Exercise brief
Copy out each of the items below word for word, keeping every character unchanged.

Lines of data
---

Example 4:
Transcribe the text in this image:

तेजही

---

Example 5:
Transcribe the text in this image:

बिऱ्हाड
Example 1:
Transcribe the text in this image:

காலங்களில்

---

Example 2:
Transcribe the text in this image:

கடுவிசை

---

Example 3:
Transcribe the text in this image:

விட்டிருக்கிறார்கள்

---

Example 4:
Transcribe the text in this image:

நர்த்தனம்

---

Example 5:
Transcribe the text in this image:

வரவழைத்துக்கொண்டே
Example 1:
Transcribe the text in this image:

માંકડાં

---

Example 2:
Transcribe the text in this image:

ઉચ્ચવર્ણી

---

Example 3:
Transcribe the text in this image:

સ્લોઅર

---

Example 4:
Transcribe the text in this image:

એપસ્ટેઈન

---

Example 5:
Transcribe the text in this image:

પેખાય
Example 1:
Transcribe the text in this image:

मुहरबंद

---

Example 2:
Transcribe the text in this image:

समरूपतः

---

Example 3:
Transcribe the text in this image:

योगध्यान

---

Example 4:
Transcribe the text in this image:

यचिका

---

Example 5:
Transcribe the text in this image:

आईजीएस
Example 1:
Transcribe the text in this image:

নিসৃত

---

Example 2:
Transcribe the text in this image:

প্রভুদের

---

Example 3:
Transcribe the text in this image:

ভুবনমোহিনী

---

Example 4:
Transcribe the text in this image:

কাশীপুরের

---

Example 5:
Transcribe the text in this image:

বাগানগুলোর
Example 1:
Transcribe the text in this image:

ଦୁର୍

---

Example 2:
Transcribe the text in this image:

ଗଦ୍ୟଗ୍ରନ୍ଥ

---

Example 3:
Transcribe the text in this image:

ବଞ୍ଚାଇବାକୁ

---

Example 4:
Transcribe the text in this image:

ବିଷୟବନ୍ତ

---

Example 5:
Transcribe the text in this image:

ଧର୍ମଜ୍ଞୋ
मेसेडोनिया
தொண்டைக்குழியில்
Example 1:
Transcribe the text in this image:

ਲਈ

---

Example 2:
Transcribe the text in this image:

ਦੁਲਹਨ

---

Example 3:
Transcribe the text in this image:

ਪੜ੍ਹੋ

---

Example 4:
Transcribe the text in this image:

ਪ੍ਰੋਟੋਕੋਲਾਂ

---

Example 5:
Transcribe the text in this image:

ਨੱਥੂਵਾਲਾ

Expected answer
---

Example 4:
Transcribe the text in this image:

तेजही

---

Example 5:
Transcribe the text in this image:

बिऱ्हाड
Example 1:
Transcribe the text in this image:

காலங்களில்

---

Example 2:
Transcribe the text in this image:

கடுவிசை

---

Example 3:
Transcribe the text in this image:

விட்டிருக்கிறார்கள்

---

Example 4:
Transcribe the text in this image:

நர்த்தனம்

---

Example 5:
Transcribe the text in this image:

வரவழைத்துக்கொண்டே
Example 1:
Transcribe the text in this image:

માંકડાં

---

Example 2:
Transcribe the text in this image:

ઉચ્ચવર્ણી

---

Example 3:
Transcribe the text in this image:

સ્લોઅર

---

Example 4:
Transcribe the text in this image:

એપસ્ટેઈન

---

Example 5:
Transcribe the text in this image:

પેખાય
Example 1:
Transcribe the text in this image:

मुहरबंद

---

Example 2:
Transcribe the text in this image:

समरूपतः

---

Example 3:
Transcribe the text in this image:

योगध्यान

---

Example 4:
Transcribe the text in this image:

यचिका

---

Example 5:
Transcribe the text in this image:

आईजीएस
Example 1:
Transcribe the text in this image:

নিসৃত

---

Example 2:
Transcribe the text in this image:

প্রভুদের

---

Example 3:
Transcribe the text in this image:

ভুবনমোহিনী

---

Example 4:
Transcribe the text in this image:

কাশীপুরের

---

Example 5:
Transcribe the text in this image:

বাগানগুলোর
Example 1:
Transcribe the text in this image:

ଦୁର୍

---

Example 2:
Transcribe the text in this image:

ଗଦ୍ୟଗ୍ରନ୍ଥ

---

Example 3:
Transcribe the text in this image:

ବଞ୍ଚାଇବାକୁ

---

Example 4:
Transcribe the text in this image:

ବିଷୟବନ୍ତ

---

Example 5:
Transcribe the text in this image:

ଧର୍ମଜ୍ଞୋ
मेसेडोनिया
தொண்டைக்குழியில்
Example 1:
Transcribe the text in this image:

ਲਈ

---

Example 2:
Transcribe the text in this image:

ਦੁਲਹਨ

---

Example 3:
Transcribe the text in this image:

ਪੜ੍ਹੋ

---

Example 4:
Transcribe the text in this image:

ਪ੍ਰੋਟੋਕੋਲਾਂ

---

Example 5:
Transcribe the text in this image:

ਨੱਥੂਵਾਲਾ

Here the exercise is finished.